→ DATA FOR THE TASK

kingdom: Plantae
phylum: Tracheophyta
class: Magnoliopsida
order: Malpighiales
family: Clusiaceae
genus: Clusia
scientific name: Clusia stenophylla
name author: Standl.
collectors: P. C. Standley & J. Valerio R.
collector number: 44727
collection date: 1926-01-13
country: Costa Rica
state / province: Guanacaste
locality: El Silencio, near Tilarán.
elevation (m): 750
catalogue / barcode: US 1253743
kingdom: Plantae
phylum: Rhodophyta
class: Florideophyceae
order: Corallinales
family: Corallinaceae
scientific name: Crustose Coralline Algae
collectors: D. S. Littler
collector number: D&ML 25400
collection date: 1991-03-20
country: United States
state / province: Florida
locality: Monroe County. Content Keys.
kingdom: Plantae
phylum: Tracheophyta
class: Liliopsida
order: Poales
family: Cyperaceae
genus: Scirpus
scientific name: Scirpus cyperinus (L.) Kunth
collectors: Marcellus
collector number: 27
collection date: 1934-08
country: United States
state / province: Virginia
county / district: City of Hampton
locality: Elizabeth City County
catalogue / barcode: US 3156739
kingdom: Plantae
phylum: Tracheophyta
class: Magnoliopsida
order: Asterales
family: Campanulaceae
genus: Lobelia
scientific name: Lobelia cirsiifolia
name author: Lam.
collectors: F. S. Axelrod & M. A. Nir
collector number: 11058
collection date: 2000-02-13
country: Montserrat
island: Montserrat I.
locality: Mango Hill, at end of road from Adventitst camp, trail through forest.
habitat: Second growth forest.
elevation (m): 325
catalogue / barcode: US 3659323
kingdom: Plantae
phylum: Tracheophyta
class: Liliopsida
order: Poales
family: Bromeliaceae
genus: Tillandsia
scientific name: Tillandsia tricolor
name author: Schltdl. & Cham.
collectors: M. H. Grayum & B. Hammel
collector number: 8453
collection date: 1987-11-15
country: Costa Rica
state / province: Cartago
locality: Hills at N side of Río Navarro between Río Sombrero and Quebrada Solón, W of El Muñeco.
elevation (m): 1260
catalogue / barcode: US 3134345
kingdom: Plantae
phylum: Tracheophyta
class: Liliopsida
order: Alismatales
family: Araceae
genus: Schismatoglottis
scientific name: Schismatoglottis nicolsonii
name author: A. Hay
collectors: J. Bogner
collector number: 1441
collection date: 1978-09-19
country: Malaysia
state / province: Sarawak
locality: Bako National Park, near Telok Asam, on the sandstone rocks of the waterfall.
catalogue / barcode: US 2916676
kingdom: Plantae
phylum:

→ GIVEN INSTRUCTION
Starting at the line that contains "scientific name: Crustose Coralline Algae" and running through the end of the material, write those lines out again with "collectors" changed to "collected by" everywhere it appears and nothing else altered.

→ TASK OUTPUT
scientific name: Crustose Coralline Algae
collected by: D. S. Littler
collector number: D&ML 25400
collection date: 1991-03-20
country: United States
state / province: Florida
locality: Monroe County. Content Keys.
kingdom: Plantae
phylum: Tracheophyta
class: Liliopsida
order: Poales
family: Cyperaceae
genus: Scirpus
scientific name: Scirpus cyperinus (L.) Kunth
collected by: Marcellus
collector number: 27
collection date: 1934-08
country: United States
state / province: Virginia
county / district: City of Hampton
locality: Elizabeth City County
catalogue / barcode: US 3156739
kingdom: Plantae
phylum: Tracheophyta
class: Magnoliopsida
order: Asterales
family: Campanulaceae
genus: Lobelia
scientific name: Lobelia cirsiifolia
name author: Lam.
collected by: F. S. Axelrod & M. A. Nir
collector number: 11058
collection date: 2000-02-13
country: Montserrat
island: Montserrat I.
locality: Mango Hill, at end of road from Adventitst camp, trail through forest.
habitat: Second growth forest.
elevation (m): 325
catalogue / barcode: US 3659323
kingdom: Plantae
phylum: Tracheophyta
class: Liliopsida
order: Poales
family: Bromeliaceae
genus: Tillandsia
scientific name: Tillandsia tricolor
name author: Schltdl. & Cham.
collected by: M. H. Grayum & B. Hammel
collector number: 8453
collection date: 1987-11-15
country: Costa Rica
state / province: Cartago
locality: Hills at N side of Río Navarro between Río Sombrero and Quebrada Solón, W of El Muñeco.
elevation (m): 1260
catalogue / barcode: US 3134345
kingdom: Plantae
phylum: Tracheophyta
class: Liliopsida
order: Alismatales
family: Araceae
genus: Schismatoglottis
scientific name: Schismatoglottis nicolsonii
name author: A. Hay
collected by: J. Bogner
collector number: 1441
collection date: 1978-09-19
country: Malaysia
state / province: Sarawak
locality: Bako National Park, near Telok Asam, on the sandstone rocks of the waterfall.
catalogue / barcode: US 2916676
kingdom: Plantae
phylum:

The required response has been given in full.